### Отрывок со страницы
============================================================

Шрифт:
Интервал:
Закладка:
Собор, рядом с которым происходила большая часть этих трагических событий, был обмыт вином и освящен заново. Со времени свадьбы все еще стояла триумфальная арка, расписанная изображением подвигов Асторре и хвалебными стихами того, кто описывает нам все это, славного Матараццо. Возникла новая легендарная история Бальоне, которая является лишь отражением этой цепи жестокостей. Легенда утверждала, что с давних пор в этом роде все умирали насильственной смертью, однажды 27 сородичей сразу; их дома разрушались и обломками мостили дороги и т. п. При Павле III{55} действительно начался снос их дворцов.
Однако теперь у Бальоне появились добрые намерения навести порядок в собственной партии и защитить должностных лиц от титулованных злодеев. Но проклятие рода продолжало действовать подобно кажущемуся потушенным пожару. В понтификат Льва X{56} в 1520 году Джанпаоло заманили в Рим и обезглавили; один из его сыновей, Орацис, властвовавший в Перудже лишь временно и в период жестоких столкновений как приверженец партии герцога Урбино, которому также угрожал папа, вновь свирепствовал в собственном доме самым отвратительным образом. Были убиты дядя и три двоюродных брата, после чего герцог приказал передать ему, что этого довольно[59]. Его брат Малатеста Бальоне-флорентийский полководец, обессмертивший свое имя предательством в 1530 г., а его сын Ридольфо — последний в роду, получивший в 1534 году путем убийства легата и чиновников короткую, но страшную власть над Перуджей.
* * *
Властители Римини будут попадаться нам довольно часто. Дерзость, безбожие, военный талант и высокое образование редко сочетаются так в одном человеке, как в Сиджизмондо Малатеста (ум. 1467 г.). Но там, где преступления множатся, как это произошло в этом роде, они перевешивают талант и увлекают тирана в пропасть. Упомянутый выше Пандольфо, внук Сиджизмондо, еще держался лишь потому, что Венеция не желала падения своего кондотьера, несмотря на все его преступления; когда же его подданные (1497 г.) по веским причинам[60] бомбардировали его крепость в Римини и затем позволили ему бежать, венецианский комиссар привел обратно виновного в братоубийстве и прочих преступлениях.

============================================================

### Приложенные материалы
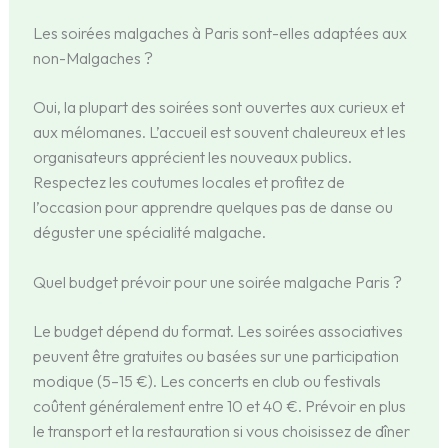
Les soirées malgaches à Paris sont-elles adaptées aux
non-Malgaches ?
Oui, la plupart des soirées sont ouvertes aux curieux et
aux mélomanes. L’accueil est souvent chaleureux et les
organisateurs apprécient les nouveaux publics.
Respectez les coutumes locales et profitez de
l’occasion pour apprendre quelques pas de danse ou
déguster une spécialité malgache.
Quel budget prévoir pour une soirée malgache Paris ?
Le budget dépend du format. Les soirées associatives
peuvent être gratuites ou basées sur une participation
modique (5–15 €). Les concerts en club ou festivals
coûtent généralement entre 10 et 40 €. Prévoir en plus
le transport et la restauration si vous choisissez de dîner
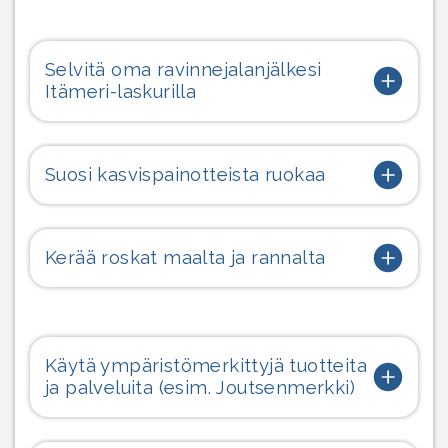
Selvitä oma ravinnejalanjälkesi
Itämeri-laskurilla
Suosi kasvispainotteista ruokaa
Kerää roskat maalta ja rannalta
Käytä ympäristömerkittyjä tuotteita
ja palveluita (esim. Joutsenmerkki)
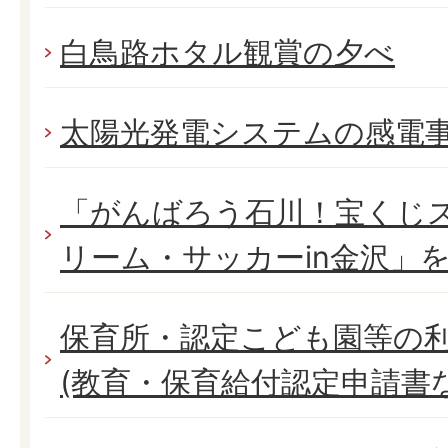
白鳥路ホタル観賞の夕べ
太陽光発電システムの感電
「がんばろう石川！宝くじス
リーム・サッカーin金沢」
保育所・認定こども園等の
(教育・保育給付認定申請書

============================================================

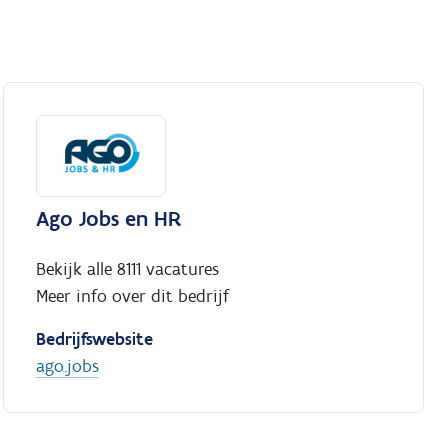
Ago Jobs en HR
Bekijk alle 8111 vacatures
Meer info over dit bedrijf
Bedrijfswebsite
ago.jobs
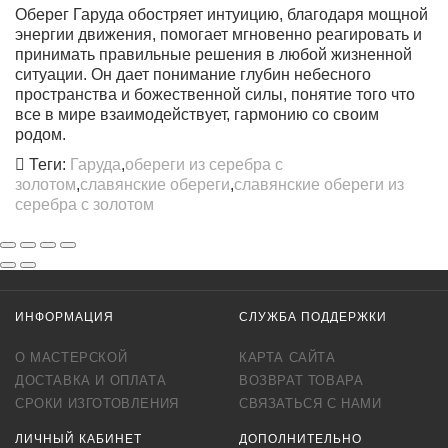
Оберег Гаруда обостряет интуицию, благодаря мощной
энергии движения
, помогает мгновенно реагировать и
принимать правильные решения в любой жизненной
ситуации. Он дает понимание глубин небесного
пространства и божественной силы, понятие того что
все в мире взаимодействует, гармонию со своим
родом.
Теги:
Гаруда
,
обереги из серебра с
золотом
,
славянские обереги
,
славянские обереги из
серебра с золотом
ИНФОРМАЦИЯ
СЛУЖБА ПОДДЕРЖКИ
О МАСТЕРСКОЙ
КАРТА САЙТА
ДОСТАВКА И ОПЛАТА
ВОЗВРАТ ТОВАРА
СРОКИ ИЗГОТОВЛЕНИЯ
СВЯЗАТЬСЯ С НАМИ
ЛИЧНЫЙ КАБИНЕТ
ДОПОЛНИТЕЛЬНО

============================================================

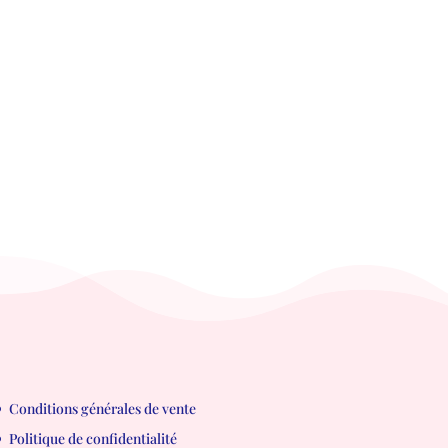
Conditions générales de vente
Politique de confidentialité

============================================================

### Что нужно сделать
В каком году, согласно отрывку со страницы, Джанпаоло заманили в Рим и обезглавили?

### Письменное решение
В 1520 году.